Since April 30, I'm seeing errors like that in my mail log:
May 1 02:27:27 afaron postfix/smtpd[2644268]: connect from r137.info.hofer.at[66.117.17.137]
May 1 02:27:27 afaron postfix/smtpd[2644268]: SSL_accept error from r137.info.hofer.at[66.117.17.137]: -1
May 1 02:27:27 afaron postfix/smtpd[2644268]: warning: TLS library problem: error:14094415:SSL routines:ssl3_read_bytes:sslv3 alert certificate expired:../ssl/record/rec_layer_s3.c:1543:SSL alert number 45:
May 1 02:27:27 afaron postfix/smtpd[2644268]: lost connection after STARTTLS from r137.info.hofer.at[66.117.17.137]
May 1 02:27:27 afaron postfix/smtpd[2644268]: disconnect from r137.info.hofer.at[66.117.17.137] ehlo=1 starttls=0/1 commands=1/2
As far as I can grasp it, r137.info.hofer.at[66.117.17.137] refuses to send mail to my server, because it claims my SSL certificate would be expired.
I double-checked if the latest issed letsencrypt certificate one is actually used by postfix, and it is (via the live symlink – the server has been running for almost a year now without any problems). It's not expired. I even tried to force-update the cert, but the errors re-appeared. When I run openssl s_client -starttls smtp -showcerts -connect mail.l3u.de:25 -servername mail.l3u.de , I get a valid TLS session ticket.
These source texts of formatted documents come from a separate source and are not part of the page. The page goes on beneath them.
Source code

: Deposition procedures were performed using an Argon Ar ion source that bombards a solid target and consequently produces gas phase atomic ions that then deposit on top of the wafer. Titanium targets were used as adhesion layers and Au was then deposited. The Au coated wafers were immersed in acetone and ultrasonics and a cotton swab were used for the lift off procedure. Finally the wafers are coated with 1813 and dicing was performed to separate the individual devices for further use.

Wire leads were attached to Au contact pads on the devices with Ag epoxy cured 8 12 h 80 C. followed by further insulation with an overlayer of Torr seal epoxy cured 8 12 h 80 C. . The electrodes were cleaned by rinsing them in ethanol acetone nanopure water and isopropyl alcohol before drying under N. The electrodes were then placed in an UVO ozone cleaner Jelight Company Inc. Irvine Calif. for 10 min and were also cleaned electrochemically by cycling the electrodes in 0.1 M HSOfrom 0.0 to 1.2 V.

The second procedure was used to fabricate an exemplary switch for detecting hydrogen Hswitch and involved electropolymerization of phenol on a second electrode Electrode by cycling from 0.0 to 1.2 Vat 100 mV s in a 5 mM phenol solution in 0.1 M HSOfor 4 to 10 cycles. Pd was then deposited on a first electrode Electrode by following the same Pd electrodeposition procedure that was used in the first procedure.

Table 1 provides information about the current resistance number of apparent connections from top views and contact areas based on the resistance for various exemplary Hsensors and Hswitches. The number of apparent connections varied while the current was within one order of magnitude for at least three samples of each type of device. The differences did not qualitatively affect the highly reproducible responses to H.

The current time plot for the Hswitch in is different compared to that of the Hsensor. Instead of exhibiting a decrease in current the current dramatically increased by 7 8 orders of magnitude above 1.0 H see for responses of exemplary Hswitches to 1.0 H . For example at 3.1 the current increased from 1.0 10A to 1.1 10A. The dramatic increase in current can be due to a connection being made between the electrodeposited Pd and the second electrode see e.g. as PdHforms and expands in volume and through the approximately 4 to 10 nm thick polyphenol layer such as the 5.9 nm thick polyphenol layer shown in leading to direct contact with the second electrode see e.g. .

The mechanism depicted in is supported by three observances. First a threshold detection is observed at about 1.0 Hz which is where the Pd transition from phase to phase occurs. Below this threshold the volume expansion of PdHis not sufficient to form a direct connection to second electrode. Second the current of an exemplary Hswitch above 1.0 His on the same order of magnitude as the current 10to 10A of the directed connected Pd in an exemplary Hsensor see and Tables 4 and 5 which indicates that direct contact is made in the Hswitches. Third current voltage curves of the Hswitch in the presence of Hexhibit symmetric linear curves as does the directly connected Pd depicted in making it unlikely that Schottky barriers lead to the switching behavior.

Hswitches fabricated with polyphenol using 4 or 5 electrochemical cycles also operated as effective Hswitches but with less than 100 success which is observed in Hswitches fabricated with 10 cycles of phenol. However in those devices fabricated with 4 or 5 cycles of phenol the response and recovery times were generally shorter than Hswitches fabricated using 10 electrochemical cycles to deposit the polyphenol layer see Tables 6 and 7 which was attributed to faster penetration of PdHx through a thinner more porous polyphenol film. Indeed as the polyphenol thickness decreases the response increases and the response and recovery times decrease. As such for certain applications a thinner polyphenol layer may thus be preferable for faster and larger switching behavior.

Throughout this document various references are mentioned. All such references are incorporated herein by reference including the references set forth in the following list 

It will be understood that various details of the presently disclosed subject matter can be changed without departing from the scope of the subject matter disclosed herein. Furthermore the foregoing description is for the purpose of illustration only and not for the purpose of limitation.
Until now, r137.info.hofer.at[66.117.17.137] is the only mail server complaining. Im tried send mail from and to gmx.de, web.de, t-online.de, gmail.com, yahoo.com and outlook.de. All without a problem, both sending and receiving.
How can I track this down? Can this be some local problem due to some outdated cert in the chain of trust for my sertificate on my server? And how can I find it? Or is this a remote problem?
This problem usually happens when the client is runnning OpenSSL 1.0.1 or 1.0.2.
You can mitigate it (if the actual problem is that one, and I have no evidence, just strong suspicions) by serving the short chain instead of the long one. For a mailserver shouldn't change much.
I force-renewed my server's certificate with --preferred-chain "ISRG Root X1" and triggered getting a mail from said server (it delivers Aldi Süd's Newsletter )
Apparently, the problem is gone now: The very same server now talked to my mail server. No error.
Did you mean that with "serving the short chain instead of the long one"? Sorry, I'm not really deep into SSL, until now, everything "just worked" …
As far as I grasp it, this would only affect some legacy devices that haven't got updates for years, won't it? So I can be pretty sure my mail server won't be affected in a negative way, will it?
The issue you could see is with android < 7.1.1 clients, if you use the same certificate for port 25 and for the "client" ports (110, 143, 465, 587, 993, 995).
If there are mailservers around that haven't been updated since 2015, I am not sure I want to get mail from them. And they'll probably react like this one, if the certificate is expired and they do not ignore the expiration.
In practice, I found this a few days ago, when I started to thoroughly look into that technology and built a test environment.
The problem with the "expired cert" arises only and specifcally when both sides use Let'sEncrypt certs.
And it arises with very new software.
What should happen to the mailserver? What is worrying You?
Technically we call this a false positive (or false negative, as you want it): the certificate is flagged as untrustworthy although it is trustworthy. So what can happen is, communication does fail, and you don't get your mail.
And then you start reading the sourcecode evilgrin
I did, I read the code of sendmail (it's beautiful), and the bug was not there.
Now I assume it is in openssl. Interesting that You say it suddenly appeared a few days ago. Then it could be a regression.
Could You figure out what exactly has been changed/upgraded at that time?
I don't remember option. I do remember what is in the files:
Alice uses a Let'sEncrypt cert. Bob has the expired DST X3 caroot in his root store, and the DST intermediate in his(!) chain. Kabumm!
It doesn't matter what certificate Bob actually uses.
I assume this is a bug where the local chain-data for authentication spills over into the chain-data for verification, inside of openssl.
To me this makes a lot of sense, because it is quite typical for bugs that were fixed, but forgot a corner-case.
The option? Maybe you mean the --preferred-chain? That nice for automation, but technically doesn't matter much, because I can as well take an editor and delete the offending cross cert out of the chain-file. The effect is the same: as soon as Bob does not have the DST internediate in his chain-file, the error is gone.
Yes, but... I do have mx, srv, spf, dmarc, and tlsa records for my MX. I use its own name for "technical" mailboxes, like dmarc and mta-sts reports, postmaster, etc.